Web Site Committees Can Be Good, Committees Can Be Terrible

There are nine words that can worry the most seasoned web designer.

“We have a website committee to redesign the website.”

Now there can be good committees for such purposes. It all depends on the reasoning for building the committee. If the committee is comprised of folks with strong technical and internal work flow process experience and knowledge, the committee can be very useful. However, even such a committee needs a leader that provides focus on the project, timeline management for the committee members, and a sense of balance of what the committee’s mission and goals should be.

That leader can not be a contracted web developer. Committee leadership is not their job. That committee leader has to have a balanced focus on the goals and issues of the organization itself. In a committee process, the committee leader is equally important to the web developer for the redesign project. The leader should be picked with care.

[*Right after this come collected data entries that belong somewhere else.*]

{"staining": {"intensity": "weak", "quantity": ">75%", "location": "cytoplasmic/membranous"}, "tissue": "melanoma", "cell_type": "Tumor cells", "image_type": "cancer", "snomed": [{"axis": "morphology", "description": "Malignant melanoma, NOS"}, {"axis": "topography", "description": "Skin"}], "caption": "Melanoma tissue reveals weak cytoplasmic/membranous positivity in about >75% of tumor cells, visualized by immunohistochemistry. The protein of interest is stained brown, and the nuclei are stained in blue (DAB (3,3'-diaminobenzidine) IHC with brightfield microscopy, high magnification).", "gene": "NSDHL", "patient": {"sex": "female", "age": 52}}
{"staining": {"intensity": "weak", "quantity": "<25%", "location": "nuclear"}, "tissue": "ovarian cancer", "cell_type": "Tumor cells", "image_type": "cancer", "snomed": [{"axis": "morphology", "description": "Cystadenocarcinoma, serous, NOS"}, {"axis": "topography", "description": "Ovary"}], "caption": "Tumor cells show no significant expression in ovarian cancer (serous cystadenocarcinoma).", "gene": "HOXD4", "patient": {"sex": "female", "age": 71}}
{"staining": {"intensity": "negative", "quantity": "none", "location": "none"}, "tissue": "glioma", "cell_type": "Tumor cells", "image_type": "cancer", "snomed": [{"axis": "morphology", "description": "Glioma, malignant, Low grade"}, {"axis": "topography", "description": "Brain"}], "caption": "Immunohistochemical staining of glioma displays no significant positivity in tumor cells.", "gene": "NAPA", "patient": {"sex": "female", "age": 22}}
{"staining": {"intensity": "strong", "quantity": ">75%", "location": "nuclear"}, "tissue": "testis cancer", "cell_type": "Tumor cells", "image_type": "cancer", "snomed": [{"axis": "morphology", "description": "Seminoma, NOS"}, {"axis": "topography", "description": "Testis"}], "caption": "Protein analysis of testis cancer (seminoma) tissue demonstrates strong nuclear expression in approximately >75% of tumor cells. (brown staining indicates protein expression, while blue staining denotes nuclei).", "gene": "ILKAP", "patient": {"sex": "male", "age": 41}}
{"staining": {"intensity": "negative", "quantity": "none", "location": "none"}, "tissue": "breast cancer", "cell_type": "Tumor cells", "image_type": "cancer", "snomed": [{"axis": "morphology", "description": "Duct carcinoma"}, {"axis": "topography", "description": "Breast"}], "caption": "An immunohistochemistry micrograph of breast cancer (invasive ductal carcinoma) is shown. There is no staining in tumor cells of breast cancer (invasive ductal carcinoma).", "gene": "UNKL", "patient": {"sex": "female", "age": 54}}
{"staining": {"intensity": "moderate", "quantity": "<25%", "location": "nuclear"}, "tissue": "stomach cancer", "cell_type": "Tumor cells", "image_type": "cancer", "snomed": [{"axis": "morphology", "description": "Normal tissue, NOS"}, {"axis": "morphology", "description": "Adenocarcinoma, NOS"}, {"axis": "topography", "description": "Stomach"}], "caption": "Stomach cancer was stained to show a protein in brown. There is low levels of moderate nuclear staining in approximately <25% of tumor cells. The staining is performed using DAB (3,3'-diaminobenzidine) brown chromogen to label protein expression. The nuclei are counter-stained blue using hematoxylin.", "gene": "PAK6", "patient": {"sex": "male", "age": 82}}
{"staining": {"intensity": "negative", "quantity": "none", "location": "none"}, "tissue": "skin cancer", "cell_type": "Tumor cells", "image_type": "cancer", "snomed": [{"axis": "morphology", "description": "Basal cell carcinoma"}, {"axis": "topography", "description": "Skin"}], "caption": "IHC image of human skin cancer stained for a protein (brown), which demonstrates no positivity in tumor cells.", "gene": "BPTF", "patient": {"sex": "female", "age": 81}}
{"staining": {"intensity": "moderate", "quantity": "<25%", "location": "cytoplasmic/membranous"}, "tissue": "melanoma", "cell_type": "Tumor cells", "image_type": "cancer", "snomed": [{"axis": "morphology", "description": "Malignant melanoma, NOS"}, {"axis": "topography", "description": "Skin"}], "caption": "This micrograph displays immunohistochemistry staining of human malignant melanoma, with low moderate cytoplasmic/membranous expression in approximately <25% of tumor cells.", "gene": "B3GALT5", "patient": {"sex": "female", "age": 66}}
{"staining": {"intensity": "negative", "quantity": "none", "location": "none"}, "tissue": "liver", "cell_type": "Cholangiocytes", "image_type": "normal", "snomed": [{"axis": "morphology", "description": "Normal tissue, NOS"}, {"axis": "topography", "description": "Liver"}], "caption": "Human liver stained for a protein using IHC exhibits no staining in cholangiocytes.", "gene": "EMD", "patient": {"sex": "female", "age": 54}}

There are several reasons why committees may not work, and we’ve seen a lot of these:

Committee membership does not include employees that will be responsible for the web site in the future.
Committee membership does not include expertise from staff for work product (such as sales information) that comes from the web site.
Committee membership is too focused on “look” and not much on “functionality.”
Committee membership sees the redesigned site as a final product and not as an evolution that will continue in the future.
Committee membership does not understand the technical aspects of the Internet at large.
Committee does not discuss or meet enough on project to develop consensus, creating continual reiterations.

I am not saying that website redesign committees can not work, we’ve seen some operate successfully. But they are in the minority. The key is to have the point person committee leader that will take the role of wrangling the committee members towards the final goal actively and keep all focused on the redesign’s goals; and secondly to populate your committee with people that are appropriate for this purpose.